The Volokh Conspiracy
Mostly law professors | Sometimes contrarian | Often libertarian | Always independent
From the Biloxi (Miss.) Sun-Herald, in December (thanks to my student Jennifer Wilson for the pointer):
We've … discontinued our daily "mugshot" gallery on sunherald.com.
For years, we posted the pictures of people charged with felony crimes, and, again, it was a popular part of our website. But the mugshot stayed a part of people's lives forever, whether they were convicted or not. Plenty of people have contacted us over the years to say they were cleared of the crime but that mugshot has prevented them from getting jobs. It turns up in background searches.
And the mugshot gallery did not really meet our core mission of our news organization, to inform and serve the people of South Mississippi with news that affects their lives.
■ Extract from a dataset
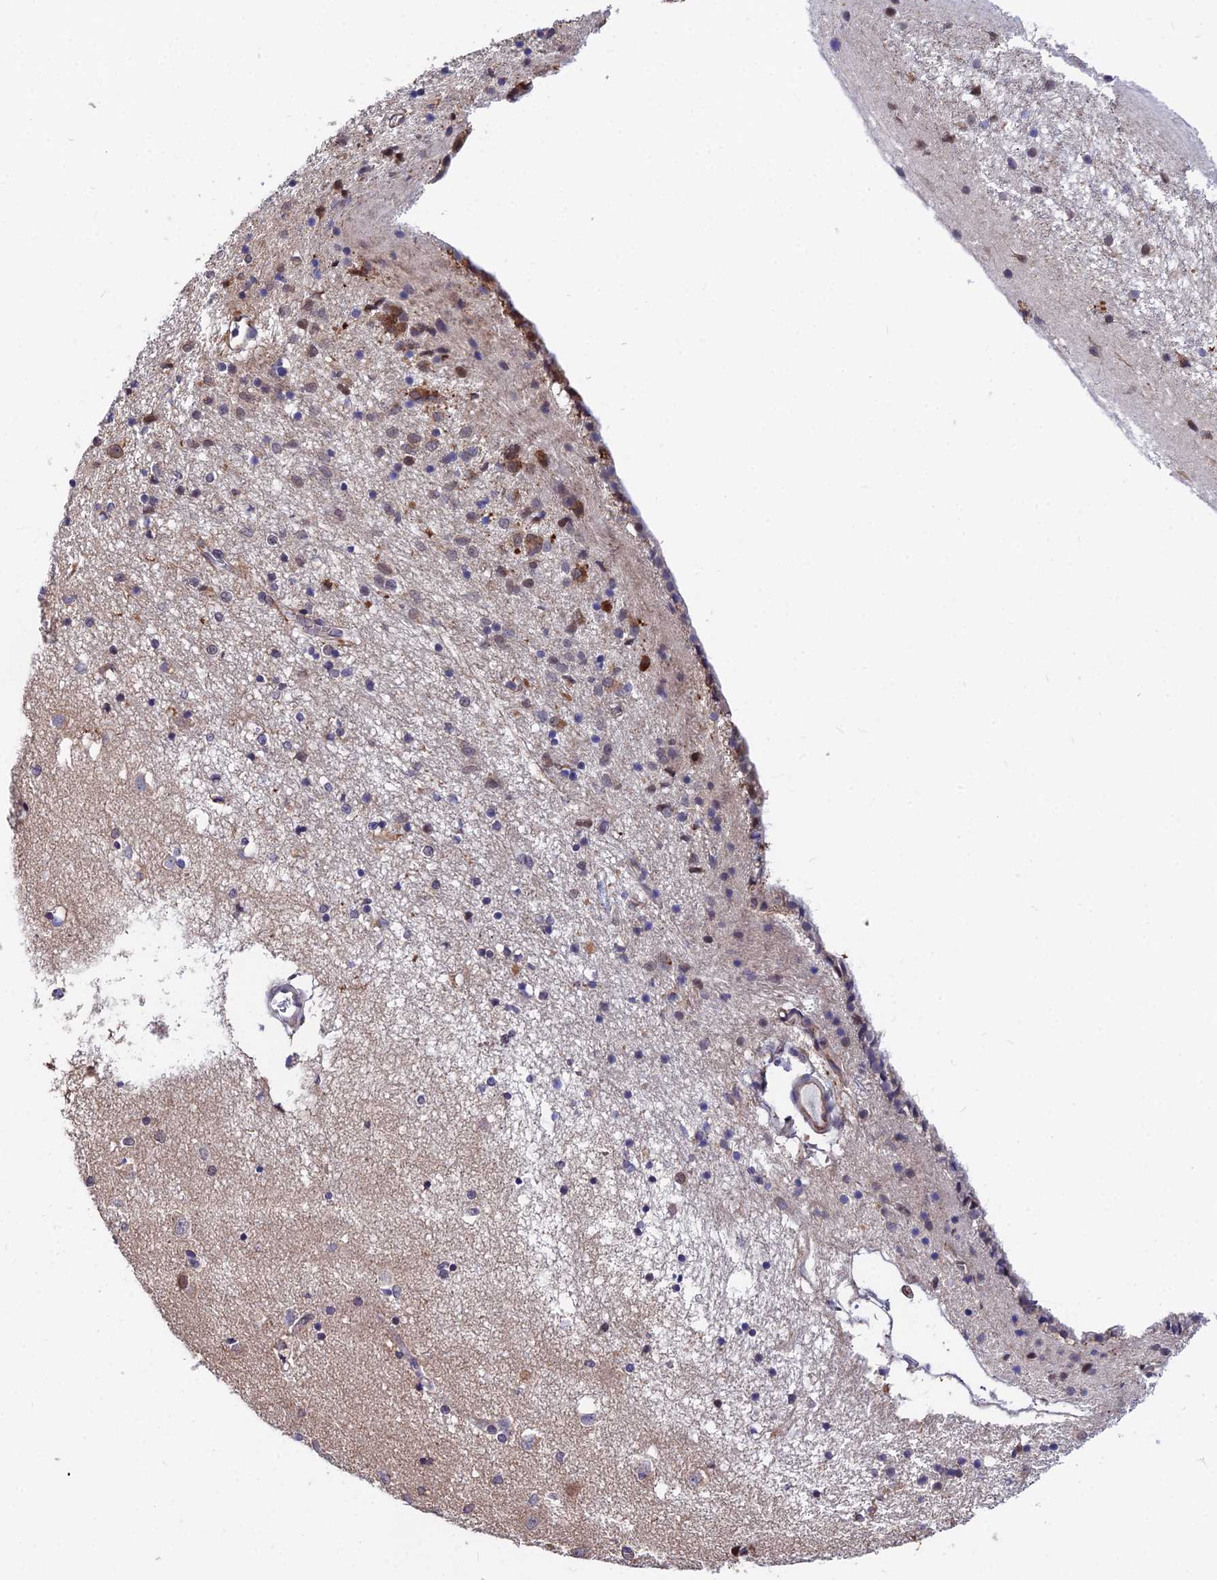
{"staining": {"intensity": "moderate", "quantity": "<25%", "location": "cytoplasmic/membranous,nuclear"}, "tissue": "caudate", "cell_type": "Glial cells", "image_type": "normal", "snomed": [{"axis": "morphology", "description": "Normal tissue, NOS"}, {"axis": "topography", "description": "Lateral ventricle wall"}], "caption": "Moderate cytoplasmic/membranous,nuclear protein positivity is seen in about <25% of glial cells in caudate. Nuclei are stained in blue.", "gene": "INPP4A", "patient": {"sex": "female", "age": 54}}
Should newspapers publish mugshots of people charged with felonies (or misdemeanors)? Should they publish daily crime blotters, which include the names of the people who are charged (even if there's no broader story to which this is relevant)? If they do, should they have a policy of deleting the pictures and names from their archives after some time? Should the policy be to delete the pictures and names only if the defendant is acquitted, or the charges are dropped? (Note that charges are often dropped pursuant to a first-offender deferred prosecution agreement, rather than an outright verdict of not guilty or a prosecutorial decision to simply drop the charges.)
Newspapers certainly have a First Amendment right to publish such material, and to keep it up (so long as they accurately describe the defendants as just having been accused)—and, of course, a First Amendment right not to. The question is how they should exercise this right.